> DATA FOR THIS TASK
⟨

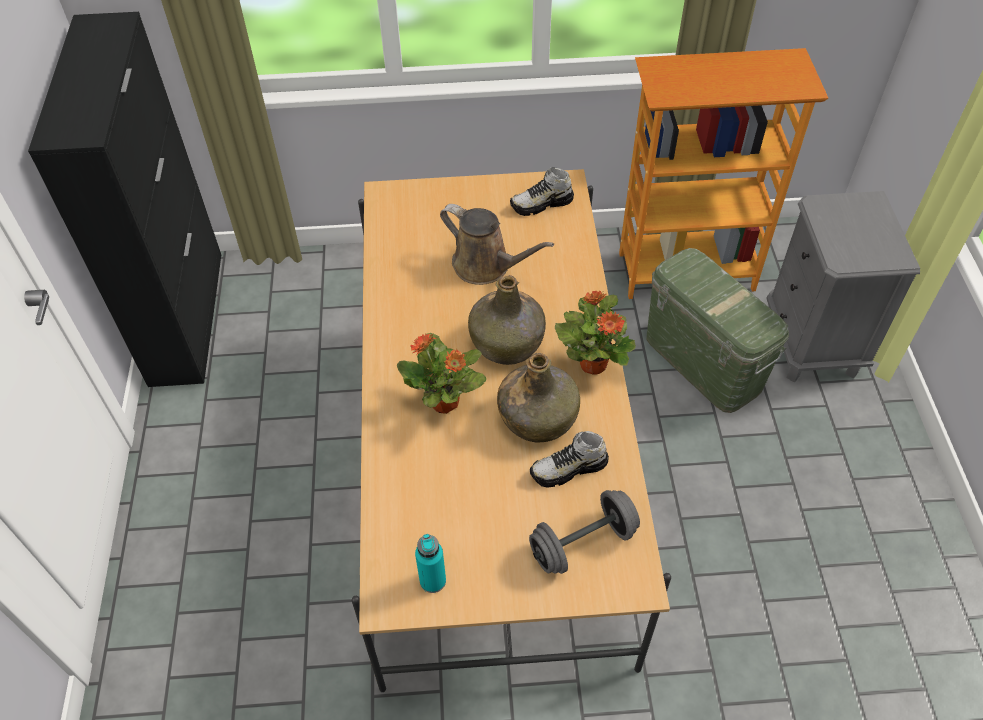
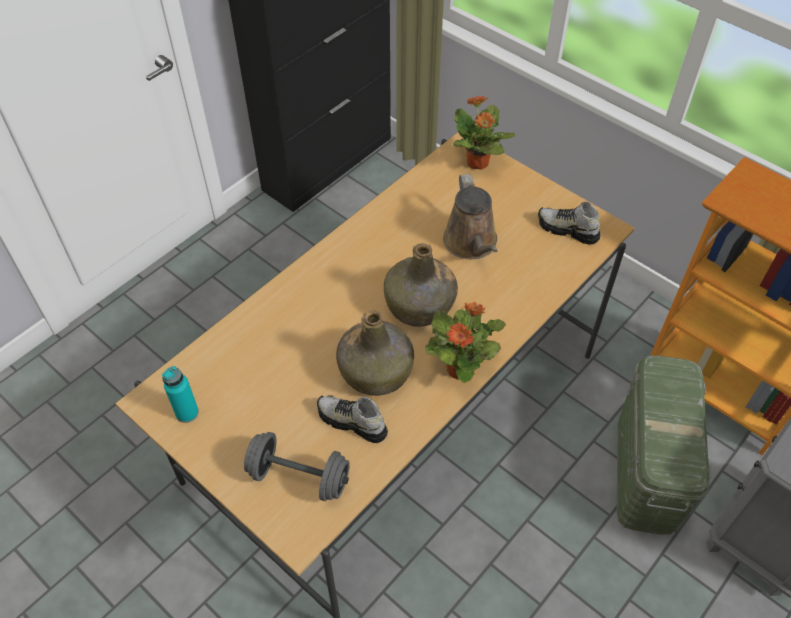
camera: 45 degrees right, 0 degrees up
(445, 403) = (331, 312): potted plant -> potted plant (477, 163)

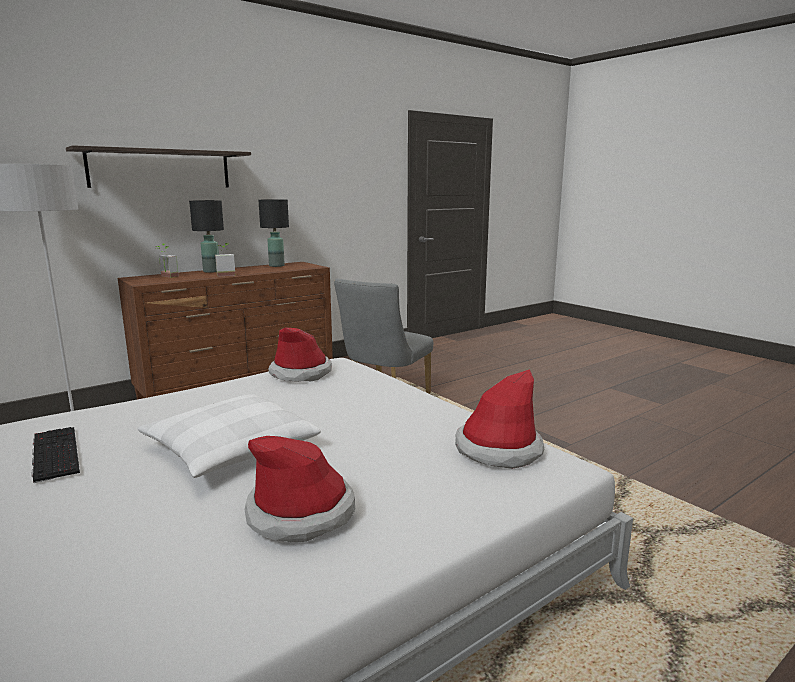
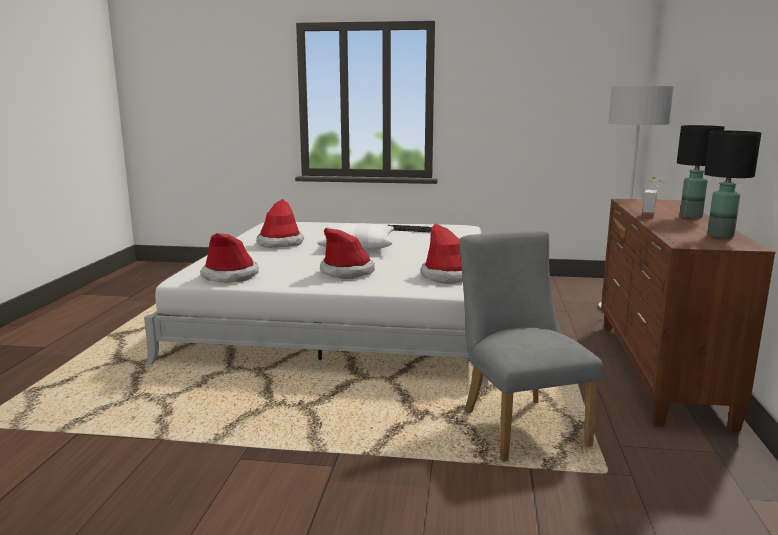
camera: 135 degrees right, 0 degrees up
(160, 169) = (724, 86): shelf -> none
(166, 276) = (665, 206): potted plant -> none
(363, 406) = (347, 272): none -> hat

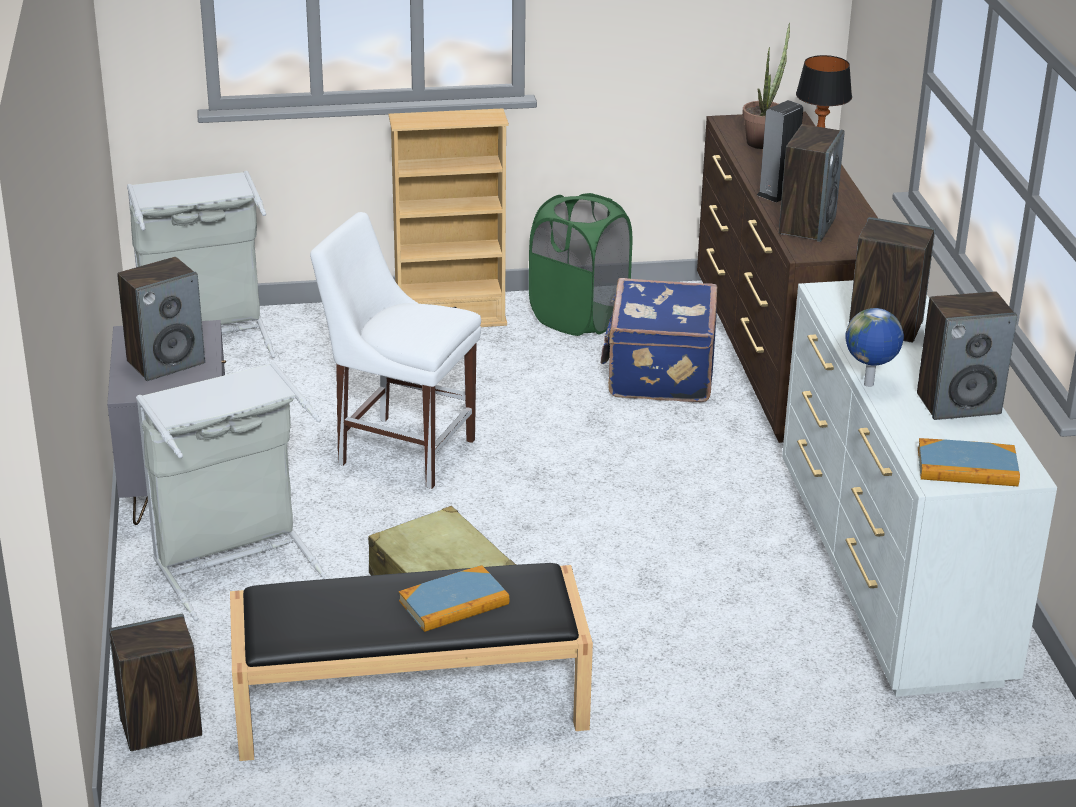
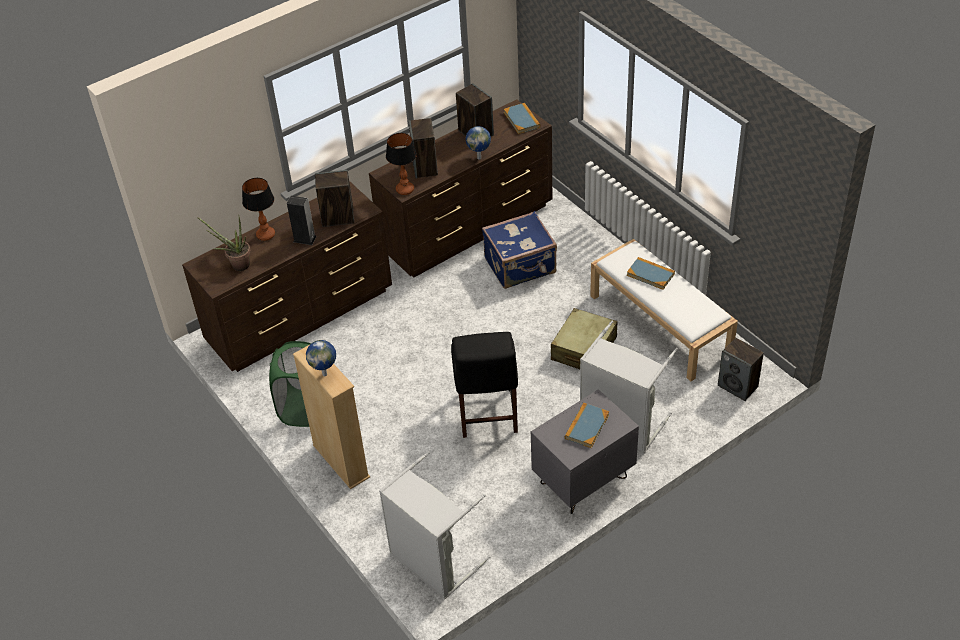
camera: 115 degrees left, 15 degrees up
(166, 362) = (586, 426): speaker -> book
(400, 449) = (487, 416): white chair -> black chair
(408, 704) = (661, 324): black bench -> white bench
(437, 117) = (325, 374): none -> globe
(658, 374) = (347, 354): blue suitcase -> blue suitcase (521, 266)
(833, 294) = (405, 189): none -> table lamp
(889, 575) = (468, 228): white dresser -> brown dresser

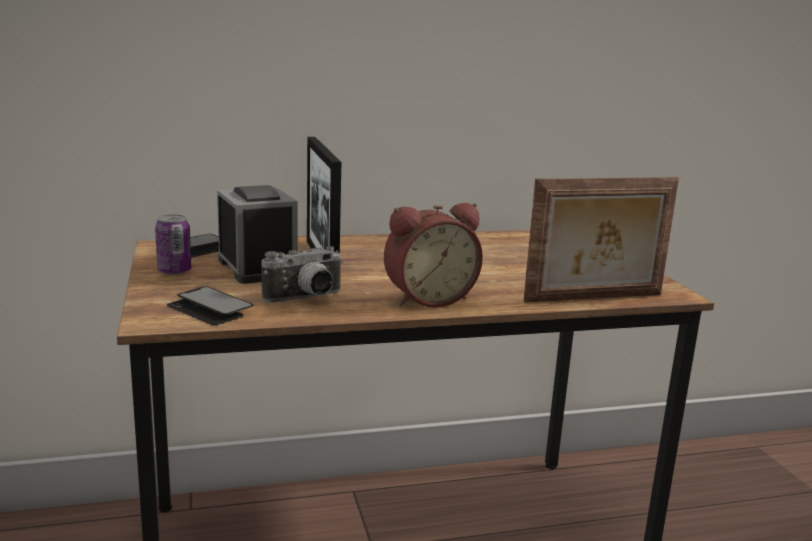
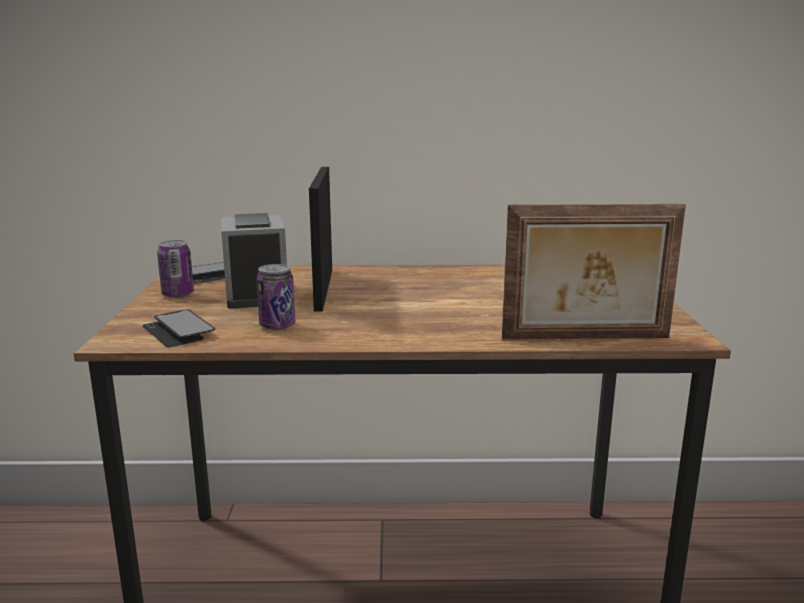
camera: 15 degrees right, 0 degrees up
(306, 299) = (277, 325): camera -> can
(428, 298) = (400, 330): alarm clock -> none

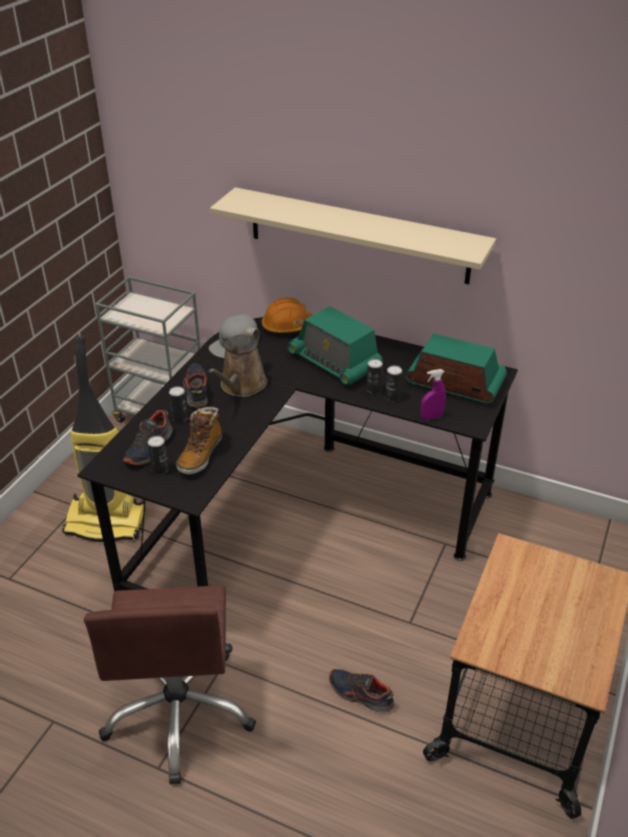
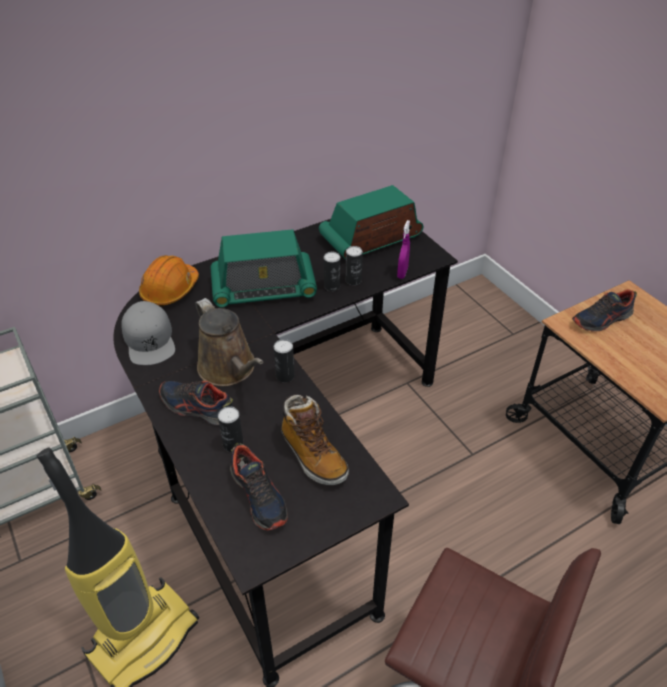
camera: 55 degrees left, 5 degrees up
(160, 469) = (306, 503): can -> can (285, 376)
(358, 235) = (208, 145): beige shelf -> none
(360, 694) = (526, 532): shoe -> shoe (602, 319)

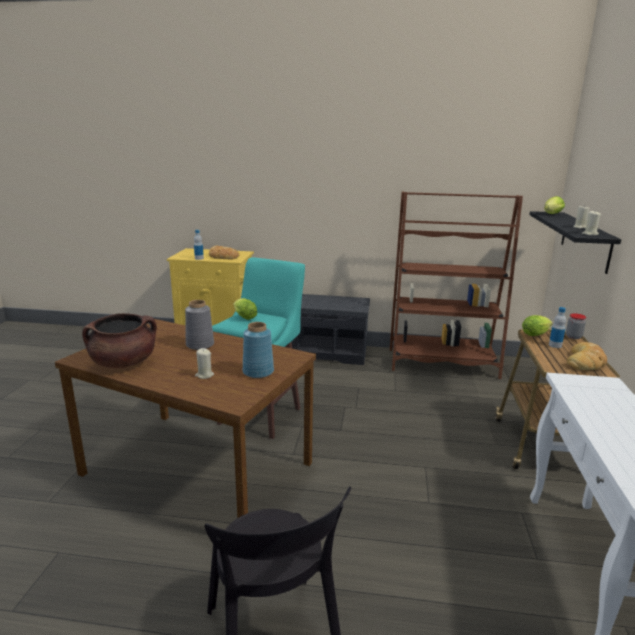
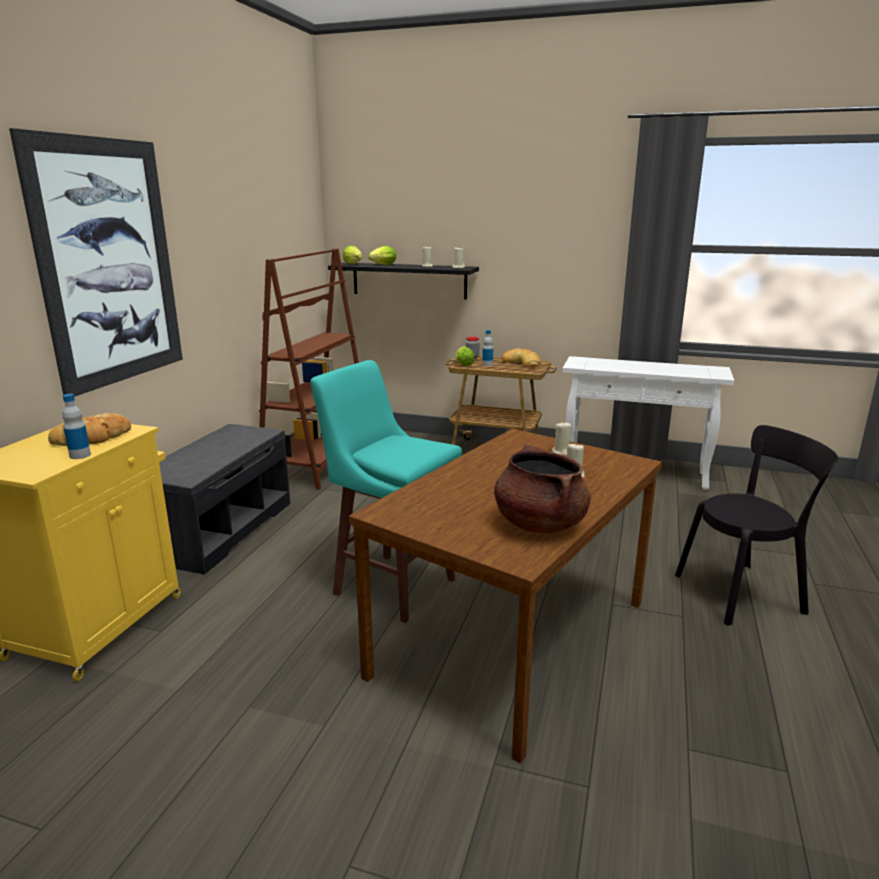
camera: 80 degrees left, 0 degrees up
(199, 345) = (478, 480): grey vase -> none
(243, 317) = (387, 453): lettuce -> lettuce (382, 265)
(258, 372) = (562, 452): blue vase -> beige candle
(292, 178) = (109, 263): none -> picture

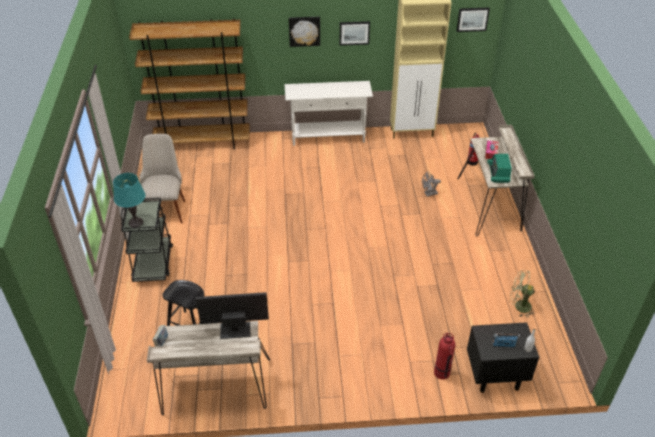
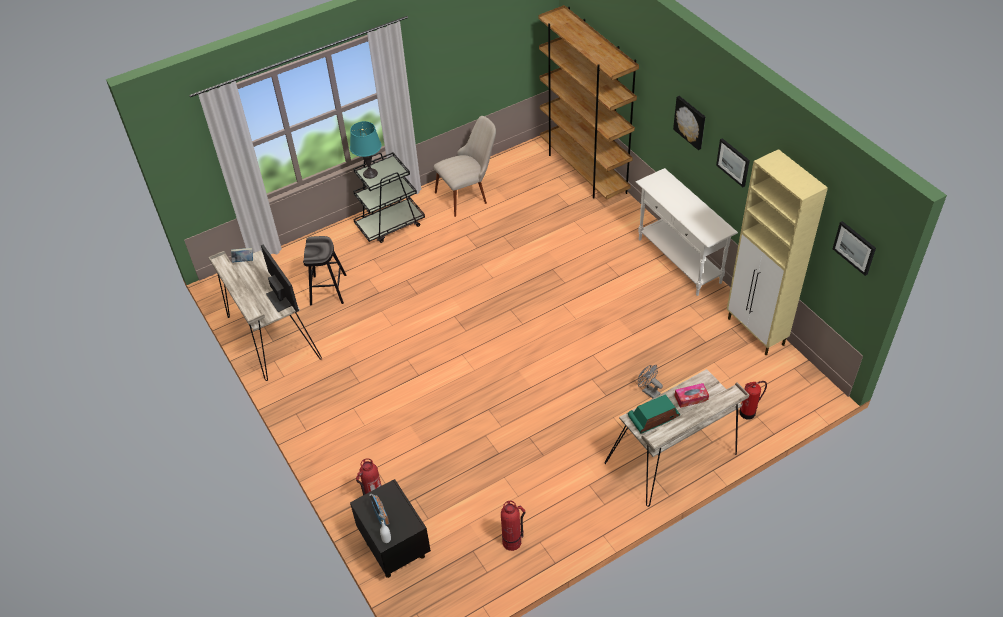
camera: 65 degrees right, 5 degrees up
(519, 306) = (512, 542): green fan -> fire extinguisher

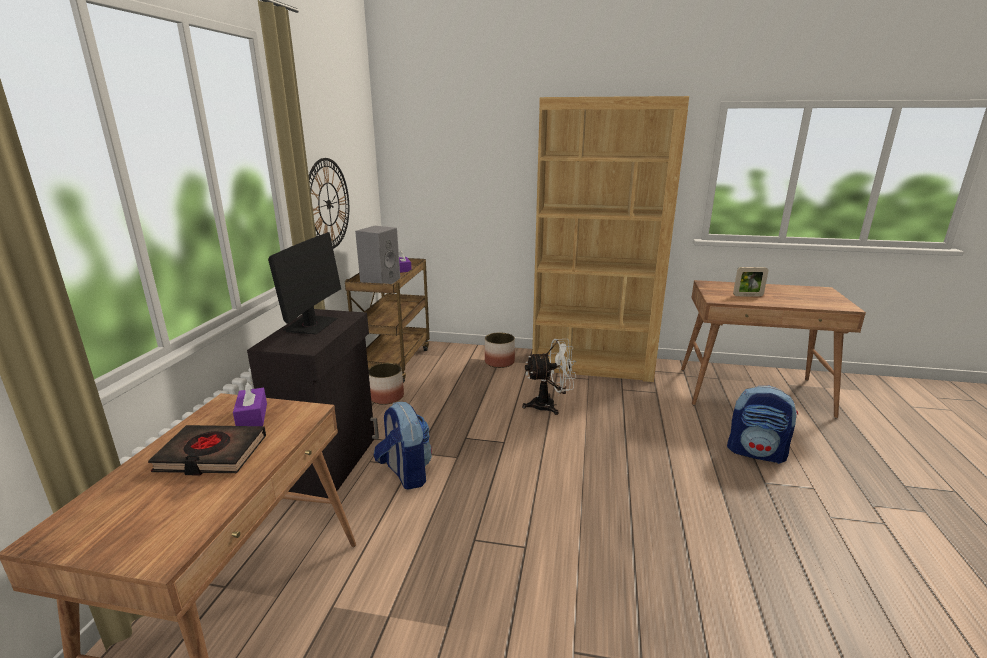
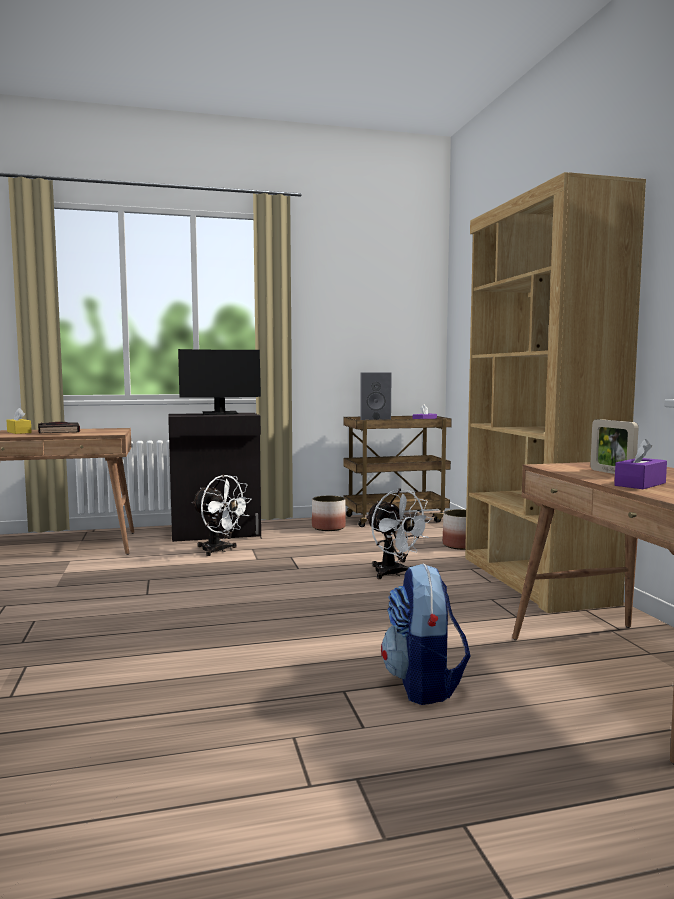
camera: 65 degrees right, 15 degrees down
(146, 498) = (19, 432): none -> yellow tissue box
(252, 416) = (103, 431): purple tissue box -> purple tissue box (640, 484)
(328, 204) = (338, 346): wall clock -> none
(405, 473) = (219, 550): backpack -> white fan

⟩

> EXERCISE
The expected output is the run of lines from the one containing "(292, 178) = (109, 263): none -> picture" to the last line of the listing above, both included, word for word and free of pictures.

> ANSWER FOR THE TASK
(292, 178) = (109, 263): none -> picture

camera: 65 degrees right, 5 degrees up
(519, 306) = (512, 542): green fan -> fire extinguisher

camera: 65 degrees right, 15 degrees down
(146, 498) = (19, 432): none -> yellow tissue box
(252, 416) = (103, 431): purple tissue box -> purple tissue box (640, 484)
(328, 204) = (338, 346): wall clock -> none
(405, 473) = (219, 550): backpack -> white fan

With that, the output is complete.